Systems Metabolic Engineering of Genome-Reduced Pseudomonas putida for Efficient Production of Polyhydroxyalkanoate from p-Coumaric Acid

Pseudomonas putida KT2440, which harbors native aromatic catabolic pathways, has emerged as a cell factory for funnelling lignin derivatives to medium-chain-length polyhydroxyalkanoates (mcl-PHA). To enhance this bioconversion, we engineered the genome-reduced strain P. putida KTU-U27 (with higher PHA productivity than its parental strain KT2440) to further enhance mcl-PHA synthesis from the lignin-derived aromatic compound p-coumaric acid (p-CA). Three targeted strategies were employed: (i) blocking PHA degradation via deletion of phaZ; (ii) suppressing β-oxidation by deleting fadBA1 and fadBA2; and (iii) enhancing biosynthesis through overexpression of phaC1 and alkK, resulting in the engineered strain KTU-U27ΔZ2BA-P46C1K. Subsequent optimization of the carbon-to-nitrogen (C/N) ratio and high-density fed-batch fermentation further improved PHA productivity. To adapt the substrate toxicity, strain tolerance toward p-CA was augmented by overexpressing the ttg2ABCDE operon and the vacJ gene.
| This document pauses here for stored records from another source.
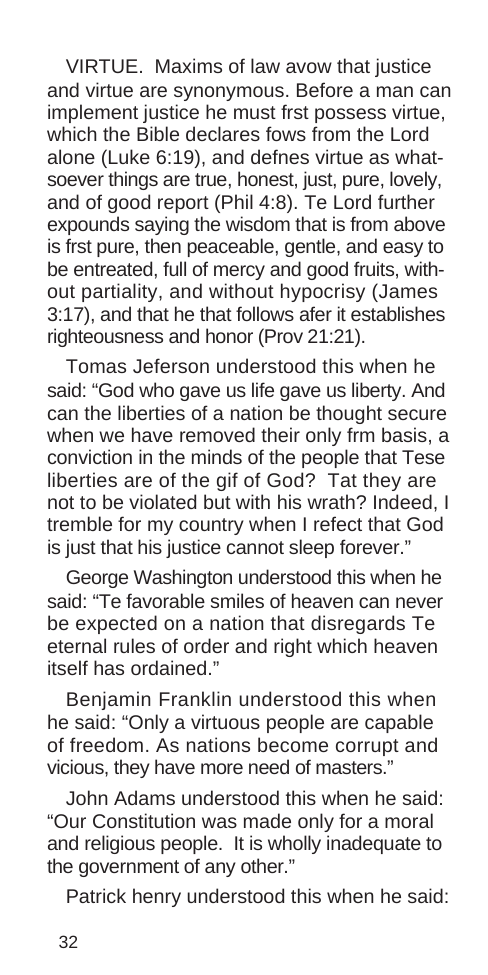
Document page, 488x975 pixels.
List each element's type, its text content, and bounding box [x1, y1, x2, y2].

text is frst pure, then peaceable, gentle, and easy to [47, 236, 487, 258]
text “Our Constitution was made only for a moral [47, 811, 487, 833]
text soever things are true, honest, just, pure, lovely, [47, 169, 487, 191]
text 3:17), and that he that follows afer it establishes [47, 303, 487, 326]
text Tomas Jeferson understood this when he [66, 352, 487, 379]
text which the Bible declares fows from the Lord [47, 124, 487, 146]
text Patrick henry understood this when he said: [66, 881, 487, 909]
text out partiality, and without hypocrisy (James [47, 281, 487, 303]
text and of good report (Phil 4:8). Te Lord further [47, 191, 487, 213]
text tremble for my country when I refect that God [47, 514, 487, 536]
text he said: “Only a virtuous people are capable [47, 712, 487, 734]
text be entreated, full of mercy and good fruits, with- [47, 258, 487, 281]
text 32 [58, 929, 487, 954]
text righteousness and honor (Prov 21:21). [47, 326, 487, 348]
text is just that his justice cannot sleep forever.” [47, 536, 487, 559]
text conviction in the minds of the people that Tese [47, 447, 487, 469]
text Benjamin Franklin understood this when [66, 684, 487, 712]
text alone (Luke 6:19), and defnes virtue as what- [47, 146, 487, 169]
text and virtue are synonymous. Before a man can [47, 79, 487, 102]
text VIRTUE. Maxims of law avow that justice [66, 51, 487, 79]
text liberties are of the gif of God? Tat they are [47, 469, 487, 492]
text expounds saying the wisdom that is from above [47, 213, 487, 236]
text said: “God who gave us life gave us liberty. And [47, 379, 487, 402]
text said: “Te favorable smiles of heaven can never [47, 590, 487, 613]
text George Washington understood this when he [66, 562, 487, 590]
text vicious, they have more need of masters.” [47, 756, 487, 779]
text not to be violated but with his wrath? Indeed, I [47, 492, 487, 514]
text can the liberties of a nation be thought secure [47, 402, 487, 424]
text John Adams understood this when he said: [66, 782, 487, 811]
text eternal rules of order and right which heaven [47, 635, 487, 658]
text of freedom. As nations become corrupt and [47, 734, 487, 756]
text when we have removed their only frm basis, a [47, 424, 487, 447]
text and religious people. It is wholly inadequate to [47, 833, 487, 855]
text the government of any other.” [47, 855, 487, 878]
text be expected on a nation that disregards Te [47, 613, 487, 635]
text implement justice he must frst possess virtue, [47, 102, 487, 124]
text itself has ordained.” [47, 658, 487, 680]
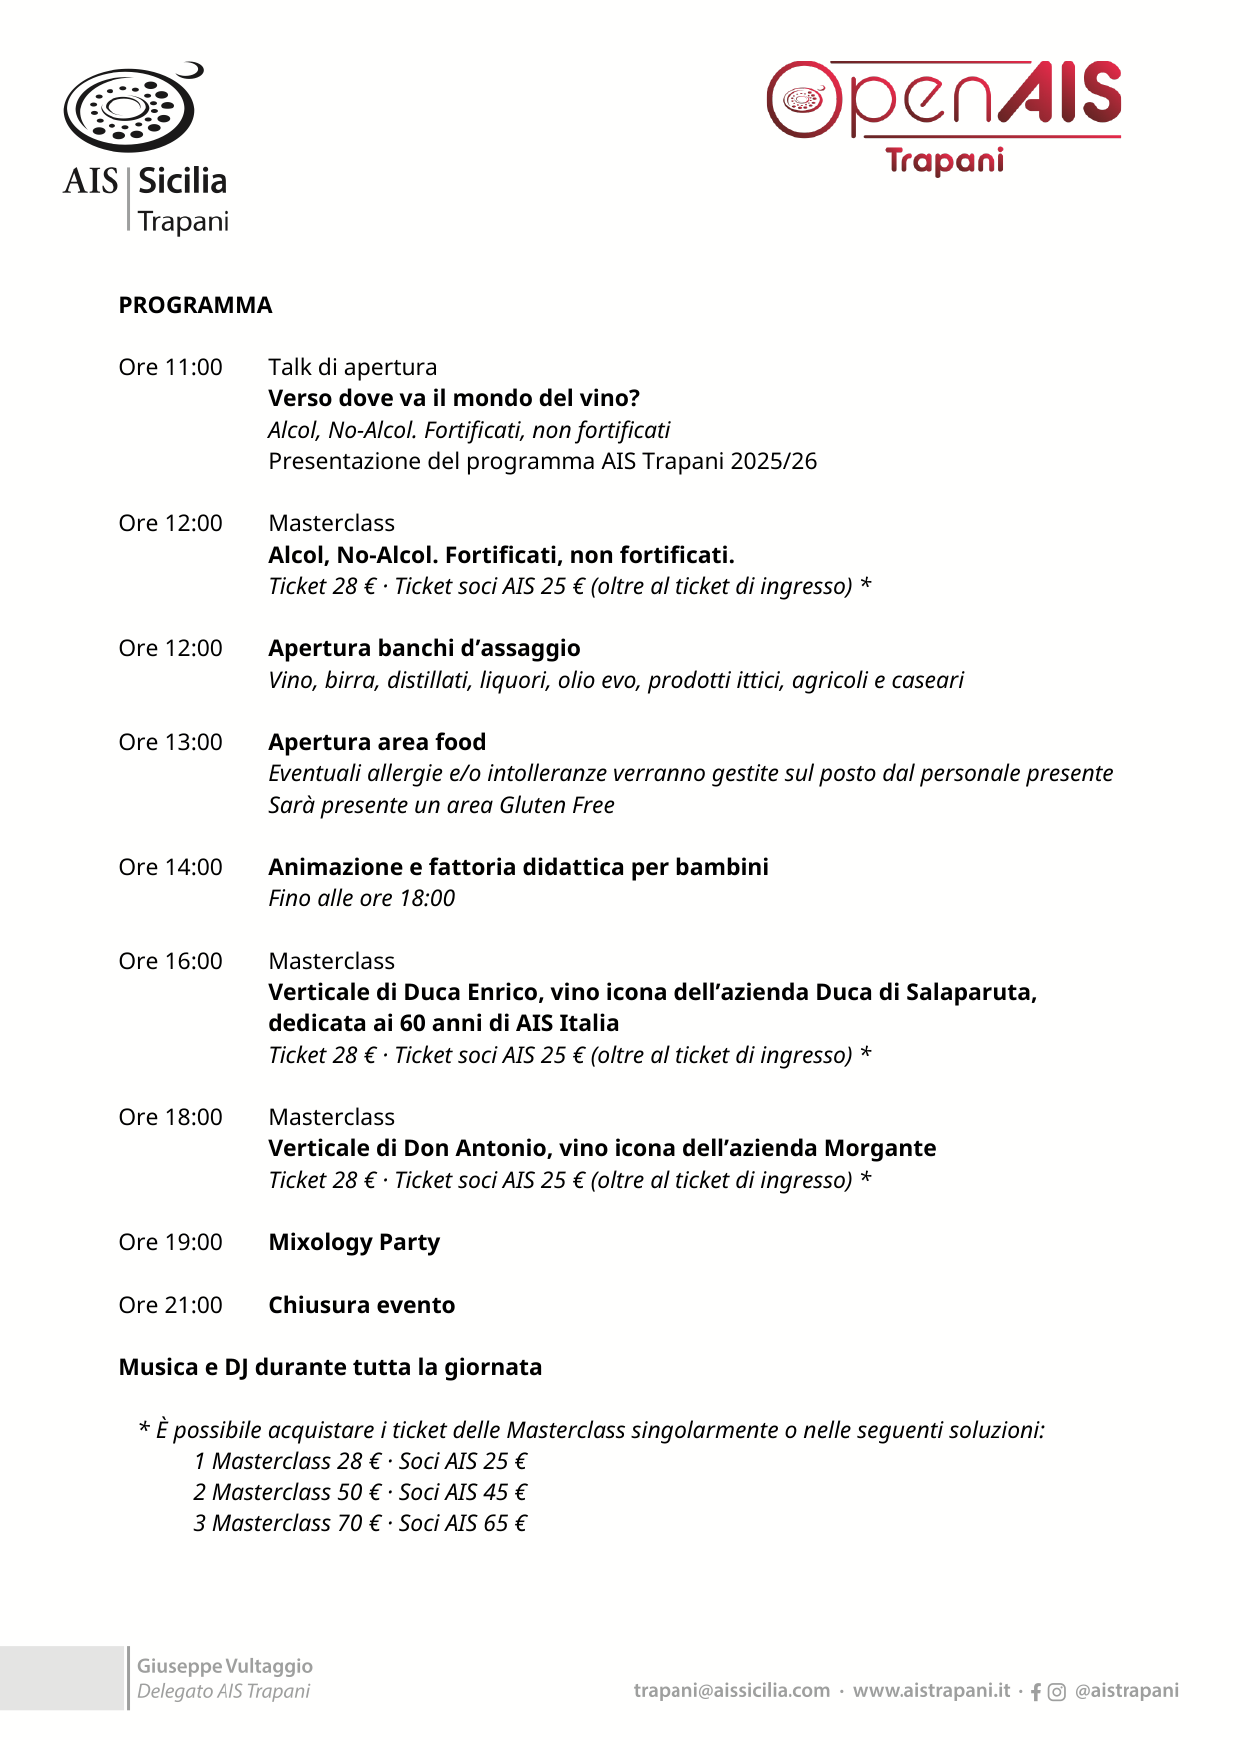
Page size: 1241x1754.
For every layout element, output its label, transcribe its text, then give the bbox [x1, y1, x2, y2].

text Musica e DJ durante tutta la giornata [118, 1351, 1122, 1382]
text Ore 12:00 Apertura banchi d’assaggio [118, 632, 1122, 663]
text 3 Masterclass 70 € · Soci AIS 65 € [118, 1507, 1122, 1538]
text Ore 11:00 Talk di apertura [118, 351, 1122, 382]
picture [0, 0, 1241, 1749]
text 1 Masterclass 28 € · Soci AIS 25 € [118, 1445, 1122, 1476]
text dedicata ai 60 anni di AIS Italia [118, 1007, 1122, 1038]
text PROGRAMMA [118, 288, 1122, 320]
text Ore 14:00 Animazione e fattoria didattica per bambini [118, 851, 1122, 882]
text Sarà presente un area Gluten Free [118, 788, 1122, 820]
text Alcol, No-Alcol. Fortificati, non fortificati [118, 413, 1122, 445]
text Eventuali allergie e/o intolleranze verranno gestite sul posto dal personale presente [118, 757, 1122, 788]
text Verticale di Duca Enrico, vino icona dell’azienda Duca di Salaparuta, [118, 976, 1122, 1007]
text Vino, birra, distillati, liquori, olio evo, prodotti ittici, agricoli e caseari [118, 663, 1122, 695]
text Ticket 28 € · Ticket soci AIS 25 € (oltre al ticket di ingresso) * [118, 1163, 1122, 1195]
text Fino alle ore 18:00 [118, 882, 1122, 913]
text Ore 16:00 Masterclass [118, 945, 1122, 976]
text Ore 12:00 Masterclass [118, 507, 1122, 538]
text Verticale di Don Antonio, vino icona dell’azienda Morgante [118, 1132, 1122, 1163]
text Verso dove va il mondo del vino? [118, 382, 1122, 413]
text Ore 13:00 Apertura area food [118, 726, 1122, 757]
text Presentazione del programma AIS Trapani 2025/26 [118, 445, 1122, 476]
text Ore 19:00 Mixology Party [118, 1226, 1122, 1257]
text Alcol, No-Alcol. Fortificati, non fortificati. [118, 538, 1122, 570]
text 2 Masterclass 50 € · Soci AIS 45 € [118, 1476, 1122, 1507]
text Ore 21:00 Chiusura evento [118, 1288, 1122, 1320]
text Ticket 28 € · Ticket soci AIS 25 € (oltre al ticket di ingresso) * [118, 1038, 1122, 1070]
list È possibile acquistare i ticket delle Masterclass singolarmente o nelle seguenti soluzioni: [137, 1413, 1122, 1445]
text Ticket 28 € · Ticket soci AIS 25 € (oltre al ticket di ingresso) * [118, 570, 1122, 601]
text Ore 18:00 Masterclass [118, 1101, 1122, 1132]
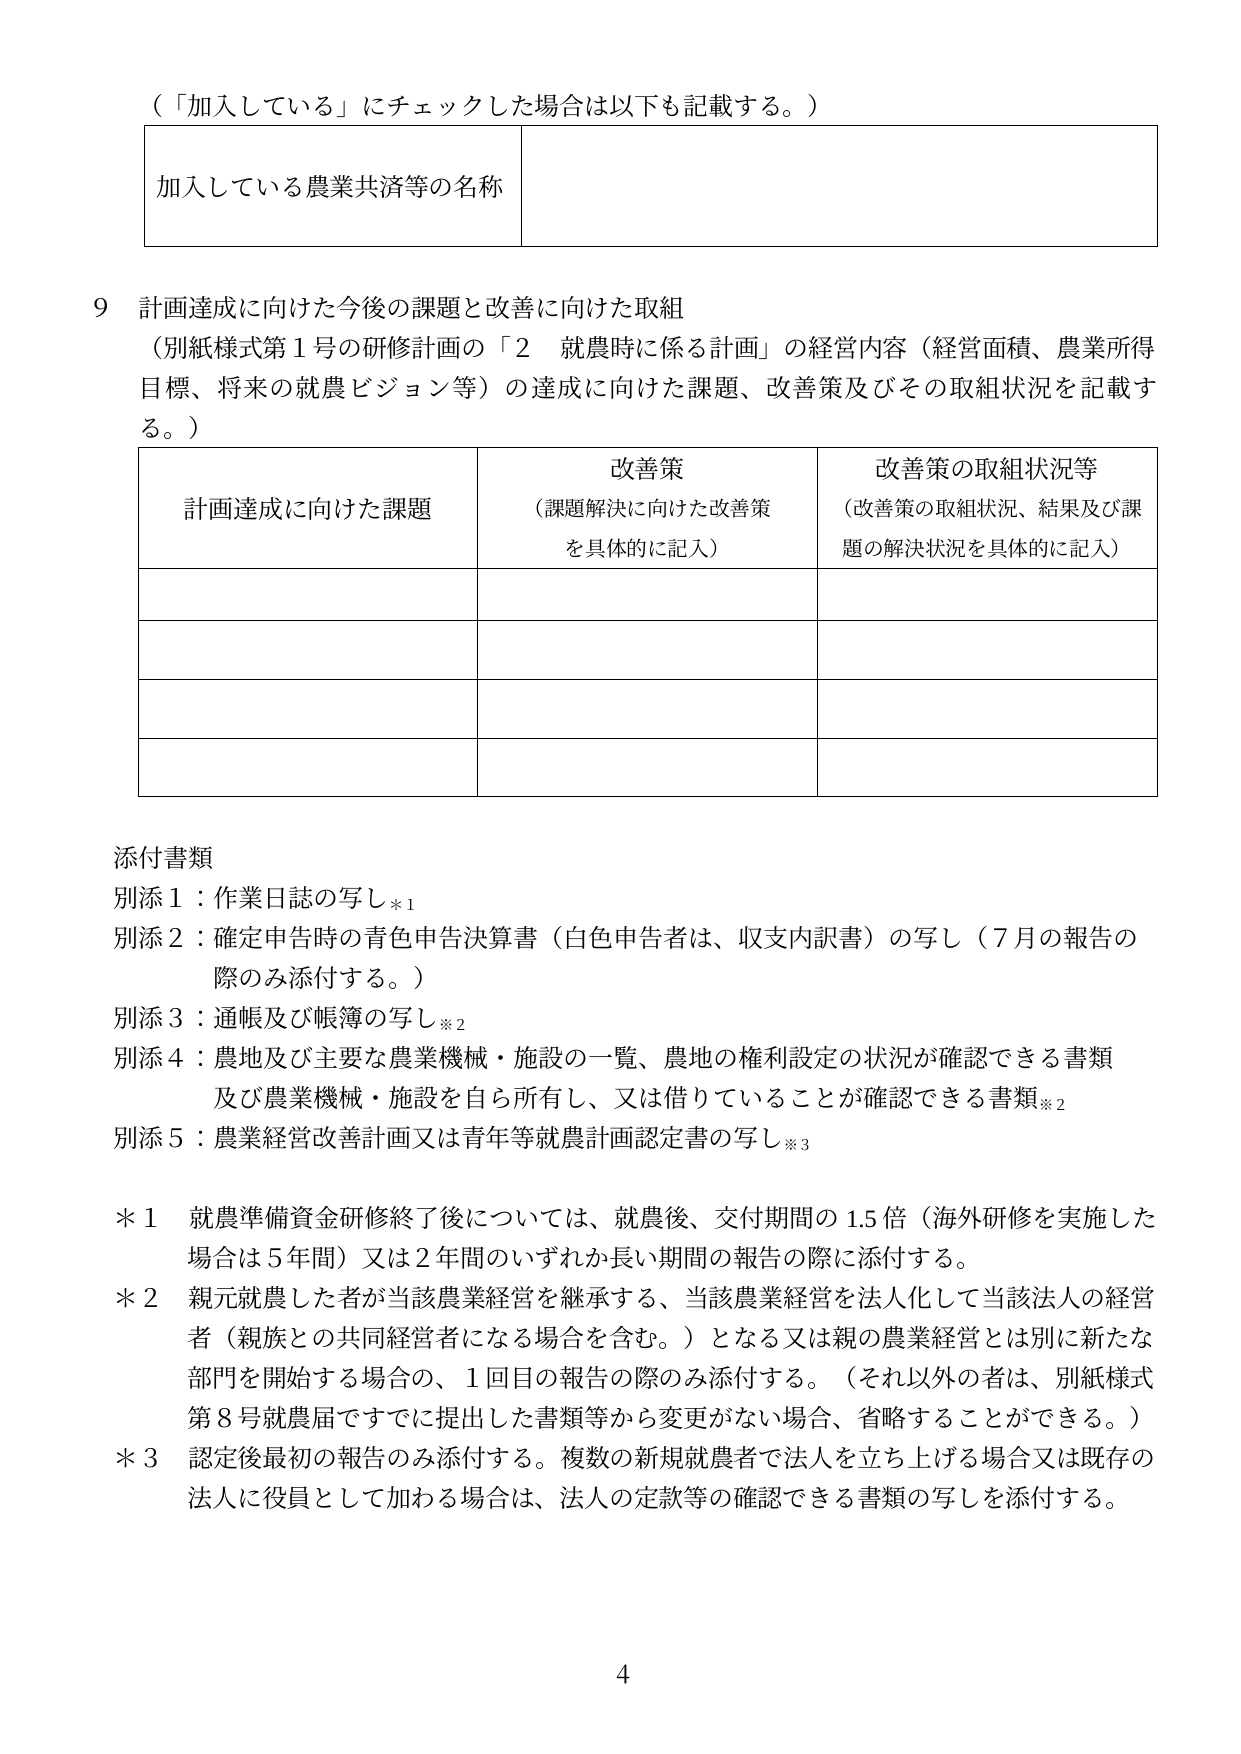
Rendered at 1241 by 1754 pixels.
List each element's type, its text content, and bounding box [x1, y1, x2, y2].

text ＊１ 就農準備資金研修終了後については、就農後、交付期間の1.5倍（海外研修を実施した場合は５年間）又は２年間のいずれか長い期間の報告の際に添付する。 [114, 1197, 1157, 1277]
table_header 改善策の取組状況等 （改善策の取組状況、結果及び課題の解決状況を具体的に記入） [818, 448, 1157, 568]
text 別添１：作業日誌の写し＊１ [114, 877, 1157, 917]
text （別紙様式第１号の研修計画の「２ 就農時に係る計画」の経営内容（経営面積、農業所得目標、将来の就農ビジョン等）の達成に向けた課題、改善策及びその取組状況を記載する。） [139, 327, 1157, 447]
table_cell [139, 569, 477, 620]
table_header [522, 126, 1157, 246]
text 別添２：確定申告時の青色申告決算書（白色申告者は、収支内訳書）の写し（７月の報告の際のみ添付する。） [114, 917, 1157, 997]
text ＊２ 親元就農した者が当該農業経営を継承する、当該農業経営を法人化して当該法人の経営者（親族との共同経営者になる場合を含む。）となる又は親の農業経営とは別に新たな部門を開始する場合の、１回目の報告の際のみ添付する。（それ以外の者は、別紙様式第８号就農届ですでに提出した書類等から変更がない場合、省略することができる。） [114, 1277, 1157, 1437]
table_cell [478, 621, 817, 679]
table_cell [818, 569, 1157, 620]
table_cell [139, 621, 477, 679]
text 別添５：農業経営改善計画又は青年等就農計画認定書の写し※３ [114, 1117, 1157, 1157]
table_cell [139, 739, 477, 796]
text 別添４：農地及び主要な農業機械・施設の一覧、農地の権利設定の状況が確認できる書類 [114, 1037, 1157, 1077]
text 及び農業機械・施設を自ら所有し、又は借りていることが確認できる書類※２ [89, 1077, 1157, 1117]
text （「加入している」にチェックした場合は以下も記載する。） [89, 85, 1157, 125]
table_header 計画達成に向けた課題 [139, 448, 477, 568]
table_header 加入している農業共済等の名称 [145, 126, 521, 246]
table_cell [818, 739, 1157, 796]
text ＊３ 認定後最初の報告のみ添付する。複数の新規就農者で法人を立ち上げる場合又は既存の法人に役員として加わる場合は、法人の定款等の確認できる書類の写しを添付する。 [114, 1437, 1157, 1517]
table_header 改善策 （課題解決に向けた改善策 を具体的に記入） [478, 448, 817, 568]
text 添付書類 [89, 837, 1157, 877]
table_cell [478, 739, 817, 796]
text ９ 計画達成に向けた今後の課題と改善に向けた取組 [89, 287, 1157, 327]
table_cell [139, 680, 477, 737]
table_cell [478, 569, 817, 620]
table_cell [818, 680, 1157, 737]
text 別添３：通帳及び帳簿の写し※２ [114, 997, 1157, 1037]
table_cell [478, 680, 817, 737]
table_cell [818, 621, 1157, 679]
Under optimized fed-batch fermentation conditions (initial C/N ratio of 8:4), the final strain KTU-U27ΔZ2BA-P46C1K-P46TJ achieved a cell dry weight of 2050 mg/L with a PHA content of 82.19 wt %, corresponding to a PHA yield of 1685 mg/L, which is the highest reported to date using p-CA as the sole carbon source. This integrated approach of combining genome reduction, metabolic engineering, and bioprocess optimization, provides a scalable platform for mcl-PHA production from lignin-derived aromatics, highlighting the potential of KTU-U27-based chassis for cost-effective lignin valorization.